How can I avoid the burnout, cynicism and hatred I see in other medics?
I found Michael Morse’s blog, Rescuing Providence, and first book, “Rescuing Providence,” soon after I became a paramedic. With each shift on the ambulance I was increasingly asking myself those questions.
I was working on-call and had a different partner on almost every shift. I had some great partners and some not so great partners. And we always had patients, many living on the very margins of society that either through their struggle with mental illness, addiction, incarceration or chronic illness brought out the best or the worst in us. An unnecessary sternal rub on a drunk, an arm drop test on a seizing patient and high-speed driving and sharp turns felt more like patient assault than treatment.

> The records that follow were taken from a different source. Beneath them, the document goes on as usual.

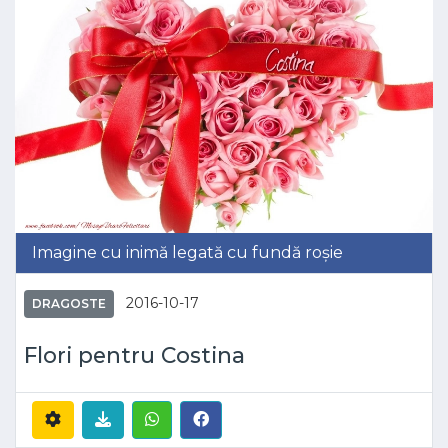
Imagine cu inimă legată cu fundă roșie
2016-10-17
DRAGOSTE
Flori pentru Costina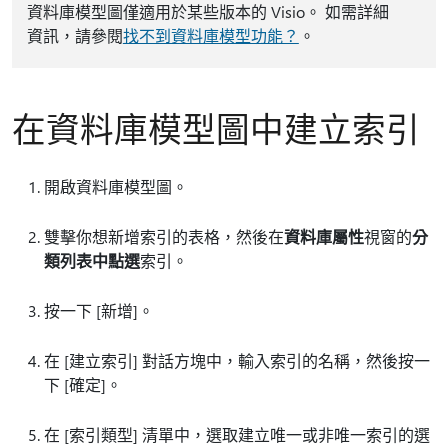
資料庫模型圖僅適用於某些版本的 Visio。 如需詳細
資訊，請參閱
找不到資料庫模型功能？
。
在資料庫模型圖中建立索引
開啟資料庫模型圖。
雙擊你想新增索引的表格，然後在
資料庫屬性
視窗的
分
類
列表中點選
索引。
按一下 [新增]
。
在 [建立索引]
對話方塊中，輸入索引的名稱，然後按一
下 [確定]
。
在 [索引類型]
清單中，選取建立唯一或非唯一索引的選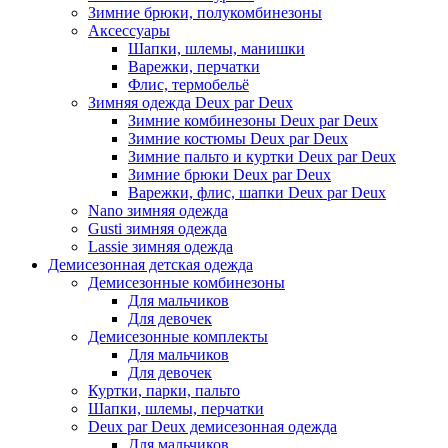
Зимние брюки, полукомбинезоны
Аксессуары
Шапки, шлемы, манишки
Варежки, перчатки
Флис, термобельё
Зимняя одежда Deux par Deux
Зимние комбинезоны Deux par Deux
Зимние костюмы Deux par Deux
Зимние пальто и куртки Deux par Deux
Зимние брюки Deux par Deux
Варежки, флис, шапки Deux par Deux
Nano зимняя одежда
Gusti зимняя одежда
Lassie зимняя одежда
Демисезонная детская одежда
Демисезонные комбинезоны
Для мальчиков
Для девочек
Демисезонные комплекты
Для мальчиков
Для девочек
Куртки, парки, пальто
Шапки, шлемы, перчатки
Deux par Deux демисезонная одежда
Для мальчиков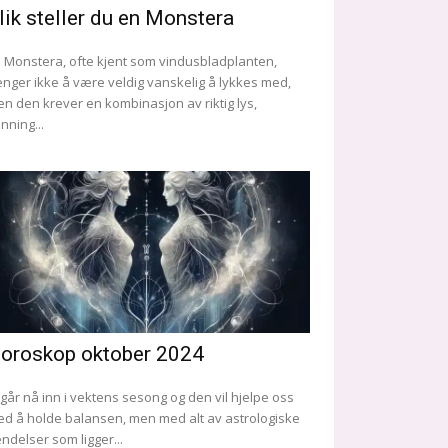
lik steller du en Monstera
 Monstera, ofte kjent som vindusbladplanten,
enger ikke å være veldig vanskelig å lykkes med,
n den krever en kombinasjon av riktig lys,
nning...
oroskop oktober 2024
 går nå inn i vektens sesong og den vil hjelpe oss
d å holde balansen, men med alt av astrologiske
ndelser som ligger...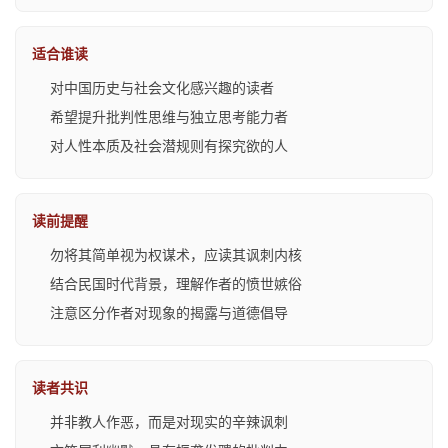
适合谁读
对中国历史与社会文化感兴趣的读者
希望提升批判性思维与独立思考能力者
对人性本质及社会潜规则有探究欲的人
读前提醒
勿将其简单视为权谋术，应读其讽刺内核
结合民国时代背景，理解作者的愤世嫉俗
注意区分作者对现象的揭露与道德倡导
读者共识
并非教人作恶，而是对现实的辛辣讽刺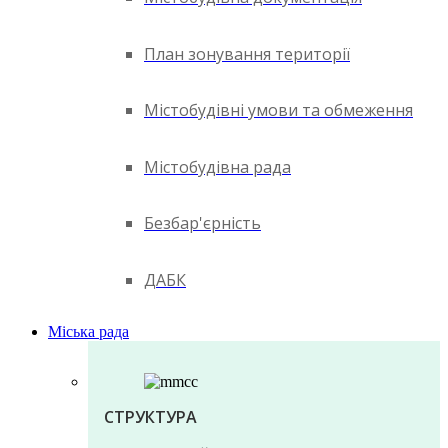
План зонування території
Містобудівні умови та обмеження
Містобудівна рада
Безбар'єрність
ДАБК
Міська рада
СТРУКТУРА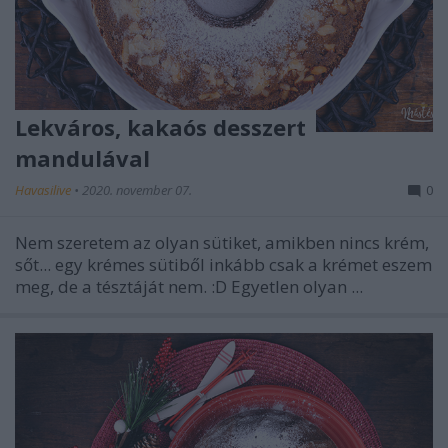
Lekváros, kakaós desszert
mandulával
Havasilive
•
2020. november 07.
0
Nem szeretem az olyan sütiket, amikben nincs krém,
sőt... egy krémes sütiből inkább csak a krémet eszem
meg, de a tésztáját nem. :D Egyetlen olyan ...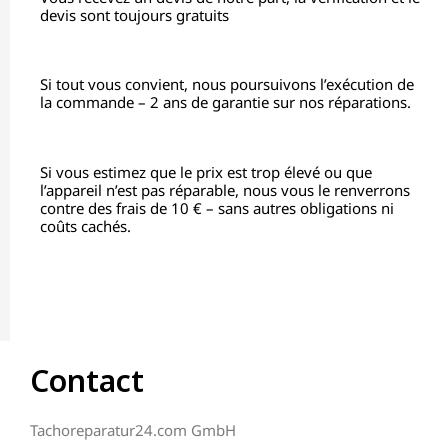
devis sont toujours gratuits
Si tout vous convient, nous poursuivons l’exécution de
la commande – 2 ans de garantie sur nos réparations.
Si vous estimez que le prix est trop élevé ou que
l’appareil n’est pas réparable, nous vous le renverrons
contre des frais de 10 € – sans autres obligations ni
coûts cachés.
Contact
Tachoreparatur24.com GmbH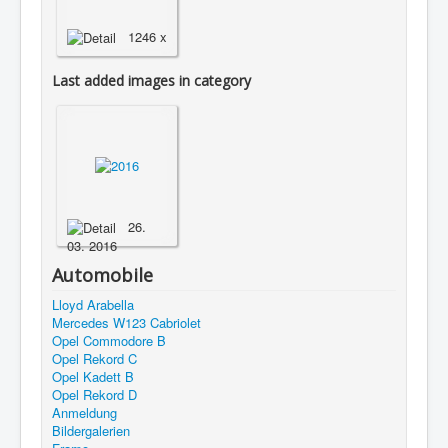
1246 x
Last added images in category
26.
03. 2016
Automobile
Lloyd Arabella
Mercedes W123 Cabriolet
Opel Commodore B
Opel Rekord C
Opel Kadett B
Opel Rekord D
Anmeldung
Bildergalerien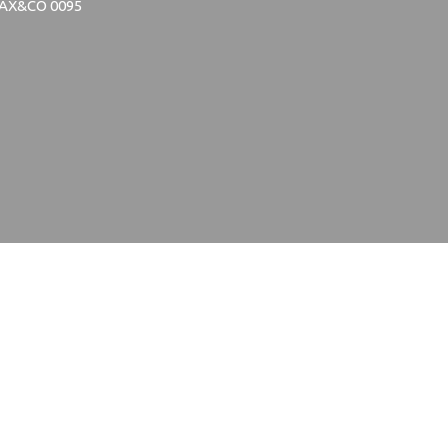
AX&CO 0095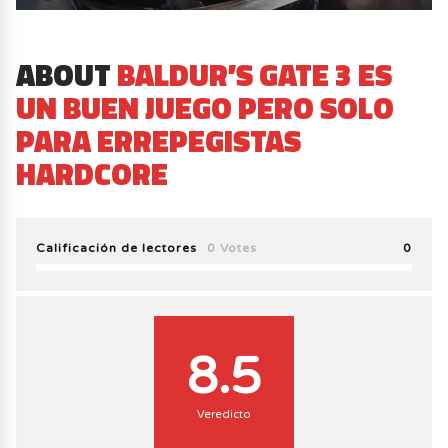
ABOUT
BALDUR’S GATE 3 ES
UN BUEN JUEGO PERO SOLO
PARA ERREPEGISTAS
HARDCORE
Calificación de lectores
0 Votes
0
8.5
Veredicto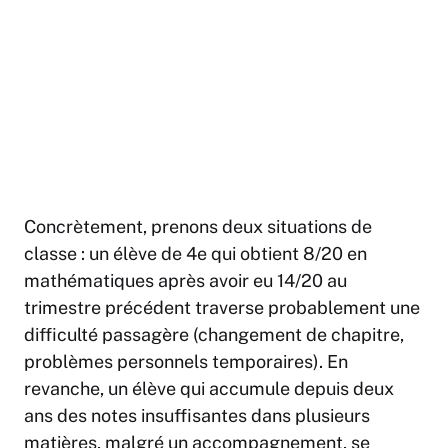
Concrètement, prenons deux situations de
classe : un élève de 4e qui obtient 8/20 en
mathématiques après avoir eu 14/20 au
trimestre précédent traverse probablement une
difficulté passagère (changement de chapitre,
problèmes personnels temporaires). En
revanche, un élève qui accumule depuis deux
ans des notes insuffisantes dans plusieurs
matières, malgré un accompagnement, se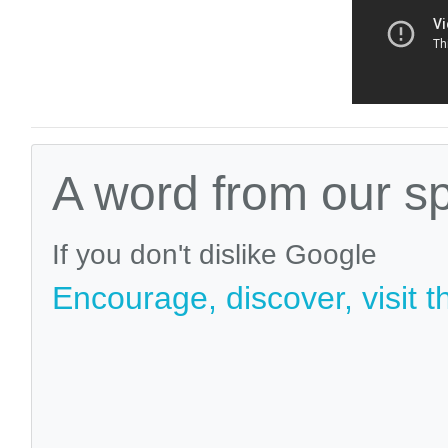
A word from our s
If you don't dislike Google
Encourage, discover, visit t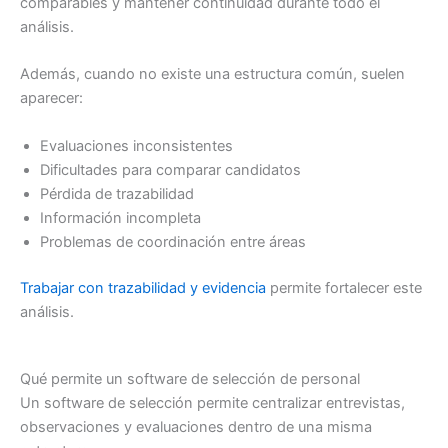
comparables y mantener continuidad durante todo el
análisis.
Además, cuando no existe una estructura común, suelen
aparecer:
Evaluaciones inconsistentes
Dificultades para comparar candidatos
Pérdida de trazabilidad
Información incompleta
Problemas de coordinación entre áreas
Trabajar con trazabilidad y evidencia
permite fortalecer este
análisis.
Qué permite un software de selección de personal
Un software de selección permite centralizar entrevistas,
observaciones y evaluaciones dentro de una misma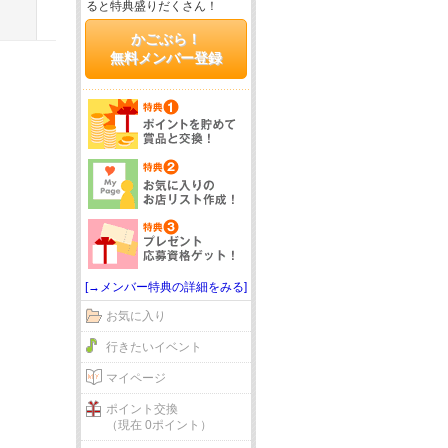
ると特典盛りだくさん！
かごぶら！
無料メンバー登録
[→メンバー特典の詳細をみる]
お気に入り
行きたいイベント
マイページ
ポイント交換
（現在 0ポイント）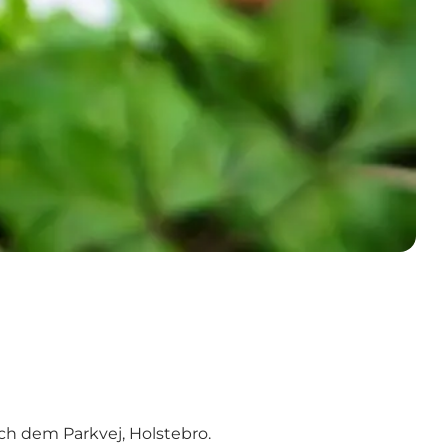
h dem Parkvej, Holstebro.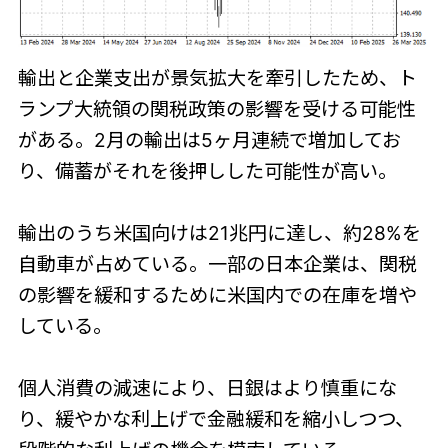
輸出と企業支出が景気拡大を牽引したため、ト
ランプ大統領の関税政策の影響を受ける可能性
がある。2月の輸出は5ヶ月連続で増加してお
り、備蓄がそれを後押しした可能性が高い。
輸出のうち米国向けは21兆円に達し、約28%を
自動車が占めている。一部の日本企業は、関税
の影響を緩和するために米国内での在庫を増や
している。
個人消費の減速により、日銀はより慎重にな
り、緩やかな利上げで金融緩和を縮小しつつ、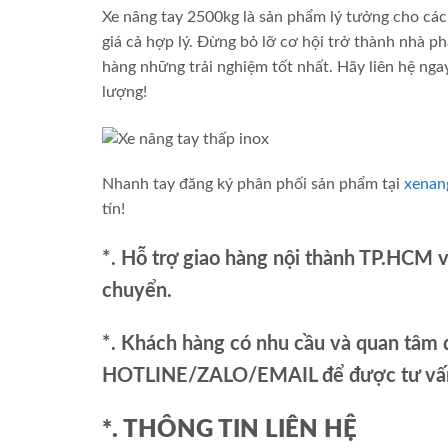
Xe nâng tay 2500kg là sản phẩm lý tưởng cho các 
giá cả hợp lý. Đừng bỏ lỡ cơ hội trở thành nhà p
hàng những trải nghiệm tốt nhất. Hãy liên hệ nga
lượng!
Nhanh tay đăng ký phân phối sản phẩm tại
xenan
tín!
*. Hỗ trợ giao hàng nội thành TP.HCM 
chuyển.
*. Khách hàng có nhu cầu và quan tâm đ
HOTLINE/ZALO/EMAIL để được tư vấn 
*. THÔNG TIN LIÊN HỆ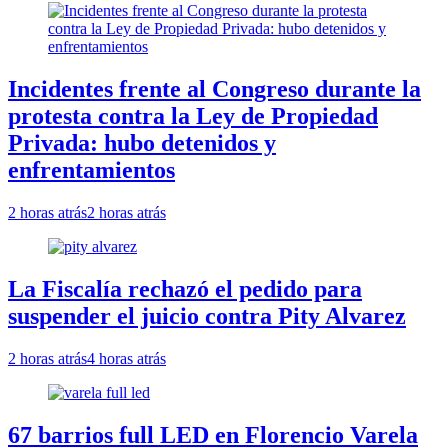
Incidentes frente al Congreso durante la
protesta contra la Ley de Propiedad
Privada: hubo detenidos y
enfrentamientos
2 horas atrás
2 horas atrás
La Fiscalía rechazó el pedido para
suspender el juicio contra Pity Alvarez
2 horas atrás
4 horas atrás
67 barrios full LED en Florencio Varela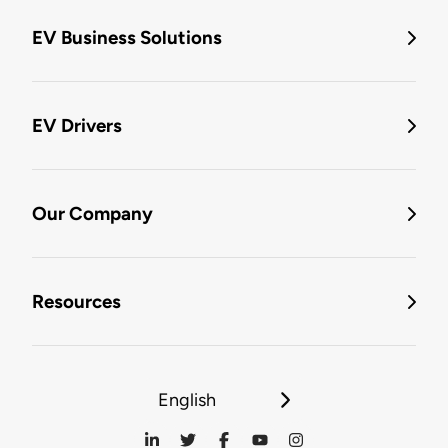
EV Business Solutions
EV Drivers
Our Company
Resources
English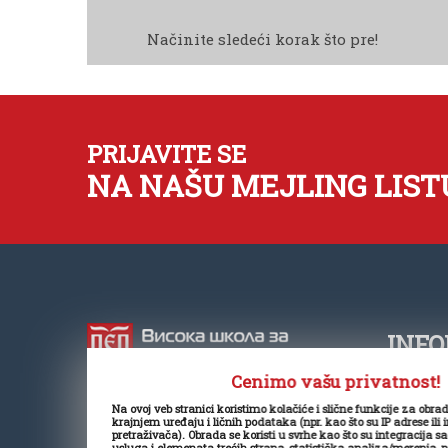
Načinite sledeći korak što pre!
PRIJAVITE SE
NA NAŠU MEJLING LIST
INFO
Cenimo vašu privatnost!
+381
Na ovoj veb stranici koristimo kolačiće i slične funkcije za obra
Visoka škola za poslovnu ekonomiju
krajnjem uređaju i ličnih podataka (npr. kao što su IP adrese ili 
offi
pretraživača). Obrada se koristi u svrhe kao što su integracija s
je samostalna visokoškolska
usluga i elemenata trećih strana, statistička analiza/merenja, 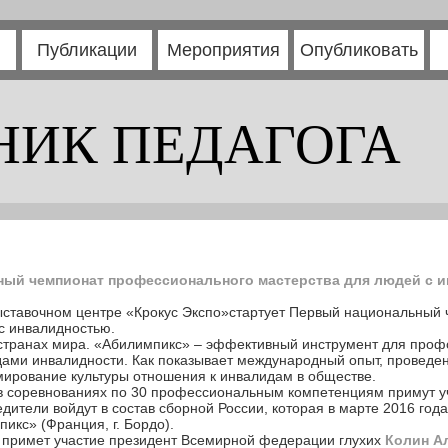
Публикации
Мероприятия
Опубликовать
НИК ПЕДАГОГА
ный чемпионат профессионального мастерства для людей с 
выставочном центре «Крокус Экспо»стартует Первый национальный
с инвалидностью.
х странах мира. «Абилимпикс» – эффективный инструмент для проф
идами инвалидности. Как показывает международный опыт, провед
мирование культуры отношения к инвалидам в обществе.
 соревнованиях по 30 профессиональным компетенциям примут уч
едители войдут в состав сборной России, которая в марте 2016 года
кс» (Франция, г. Бордо).
 примет участие президент Всемирной федерации глухих
Колин А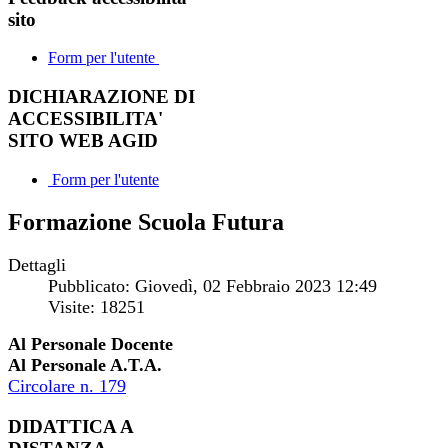
sito
Form per l'utente
DICHIARAZIONE DI
ACCESSIBILITA'
SITO WEB AGID
Form per l'utente
Formazione Scuola Futura
Dettagli
Pubblicato: Giovedì, 02 Febbraio 2023 12:49
Visite: 18251
Al Personale Docente
Al Personale A.T.A.
Circolare n. 179
DIDATTICA A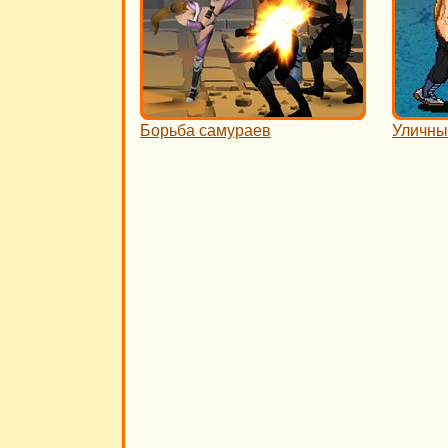
Борьба самураев
Уличны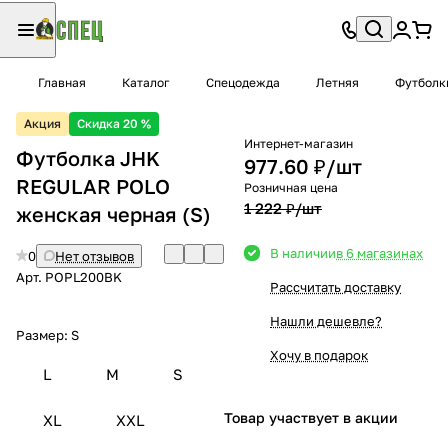
Главная
Каталог
Спецодежда
Летняя
Футболк
Акция
Скидка 20 %
Интернет-магазин
Футболка JHK
977.60 ₽/
шт
REGULAR POLO
Розничная цена
1 222 ₽/
шт
женская черная (S)
В наличии
в 6 магазинах
0
Нет отзывов
Арт.
POPL200BK
Рассчитать доставку
Нашли дешевле?
Размер:
S
Хочу в подарок
L
M
S
Товар участвует в акции
XL
XXL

Back at the station too many conversations tumbled downward to hate-filled, racial rants about the citizens of our response area. Looking back I suppose I could (and probably should have) taken a stand and confronted those medics. Instead of joining the conversation or limply standing by I retreated into EMS books and blogs.
Authors and EMS providers Michael Morse, Peter Canning, Kelly Grayson, Thom Dick and Michael Perry taught me more than I had learned in medic school or from my preceptors. They were a much-needed counterbalance to what I was experiencing on duty.
I learned that it is OK to always give the patient the benefit of the doubt, that the best treatment might be a warm blanket and that if I didn’t stand up for a patient no one would. I also learned that the choices we make to be a part of EMS have consequences for our loved ones. Did I really need the overtime shift, side job teaching, or second job at a different service?
Morse also showed me an outlet for the stress I was experiencing on the street. I needed an outlet that was safe for me, my wife and my young children. Like Morse I turned to writing, as well as exercise, to let go of the stress and not redirect it at my patients. As you read “City Life” – a collection of patient encounters – don’t mourn for Morse, look down at what he did or didn’t do for his patients, or even judge the patients.
Instead reflect on your own practice as a caregiver. What kind of paramedic, parent, spouse or friend do you want to be?